Doing my patriotic duty for Britain
Do you know what I found out today? One hundred and sixty five million cups of tea are consumed in Britain every day!!! And, I had five of those myself. 🙂
This morning I had my tea in one of my sweet little bird mugs hand painted by the artists at Aston Pottery.
And this afternoon I made myself a cup of Earl Grey in the second of my very old Victorian tea cups.
(the first one is here)
I love these old cups. I love the wonkiness of the saucer, and the pits and imperfections of the crockery and painted design. This is also one of the “drink it from the saucer cups.” I suppose these cups were every day, made for the plebs. They are some sort of crockery but not porcelain and were probably used a whole lot because it was every Englishman’s patriotic duty to drink tea rather than alcohol or coffee because tea supported British trade, the colonial plantations and the Empire. Amazing that they are not chipped or cracked. Obviously they were well loved.

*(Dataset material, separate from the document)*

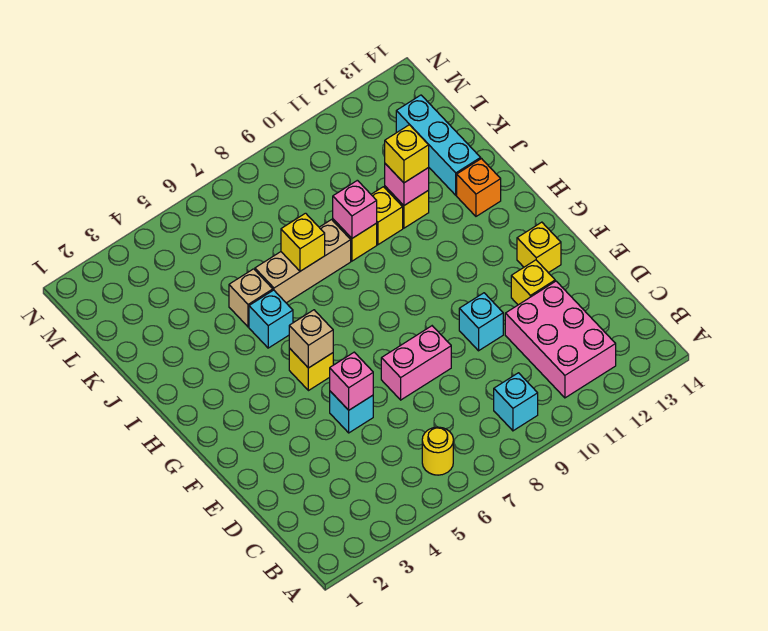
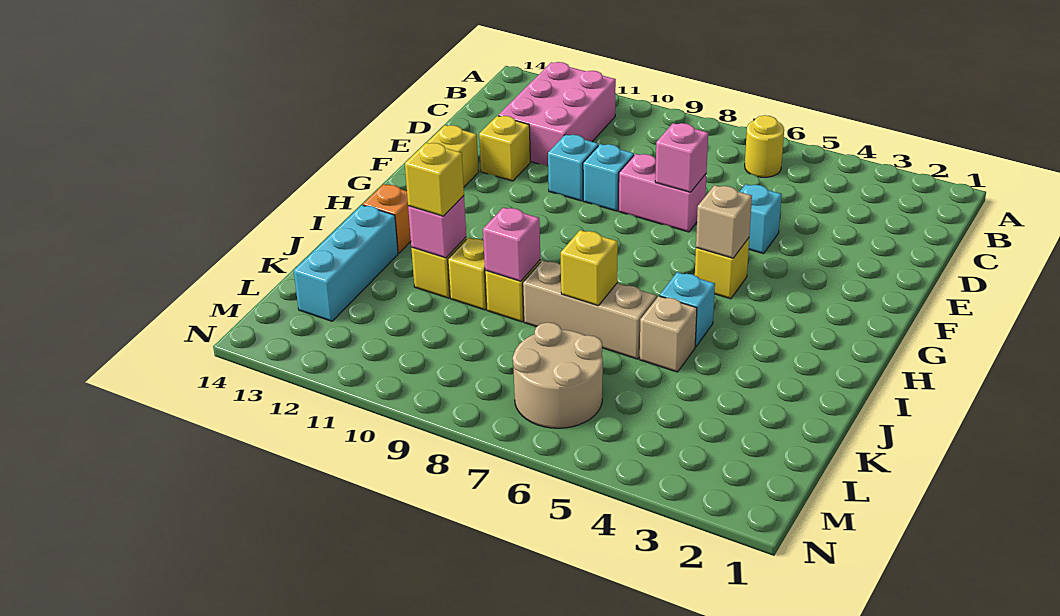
cyan brick B9 level 1 -> cyan brick E9 level 1
pink brick E5 level 2 -> pink brick E7 level 2
none -> tan round brick L6:M7 level 1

The best treatie to have with Earl Grey tea while doing my patriotic duty are Jaffa cakes. Do you know Jaffa cakes? Almost 100 yrs in production, they are the loveliest blend of cake, marmalade and chocolate. Oh, I have a funny story to tell you. When Chloe was about 9 yr old, she decided she didn’t like the taste of marmalade and ate the biscuit and chocolate part all the way around the marmalade centre and then, somehow, it became de rigueur to stick the left-over marmalade circle on your forehead and look very pathetic ever since. 😀 I know! No idea what that’s all about.
For the cakes
• 2 free-range eggs
• 50g/2oz caster sugar
• 50g/2oz plain flour, sieved
For the filling
• 1 x 135g/4¾oz packet orange jelly, chopped
• 1 tbsp orange marmalade
• 125ml/4½fl oz boiling water
• 200g/7oz good quality dark chocolate, minimum 70 per cent cocoa solids, broken into pieces
1. Preheat the oven to 180C/350F/Gas 4.
2. For the cakes, bring a little water to the boil in a pan, then reduce the heat until the water is simmering. Suspend a heatproof bowl over the water (do not allow the base of the bowl to touch the water). Add the eggs and sugar to the bowl and beat continuously for 4-5 minutes, or until the mixture is pale, fluffy and well combined.
3. Add the flour, beating continuously, until a thick, smooth batter forms.
4. Half-fill each well in a 12-hole muffin tin with the cake batter. Transfer the tin to the oven and bake the cakes for 8-10 minutes, or until pale golden-brown and cooked through (the cakes are cooked through when a skewer inserted into the centre of the cakes comes out clean.) Remove from the oven and set the cakes aside, still in their tray, until cool.
5. Meanwhile, for the filling, in a bowl, mix together the jelly, marmalade and boiling water until the jelly has dissolved and the mixture is smooth. Pour the filling mixture into a shallow-sided baking tray or large dish to form a 1cm/½in layer of jelly. Set aside until completely cooled, then chill in the fridge until set.
6. When the jelly has set and the cakes have cooled, cut small discs from the layer of jelly, equal in diameter to the cakes. Sit one jelly disc on top of each cake.
7. Bring a little water to the boil in a pan, then reduce the heat until the water is simmering. Suspend a heatproof bowl over the water (do not allow the base of the bowl to touch the water). Add the chocolate and stir until melted, smooth and glossy, then pour over the cakes. Set aside until the melted chocolate has cooled and set.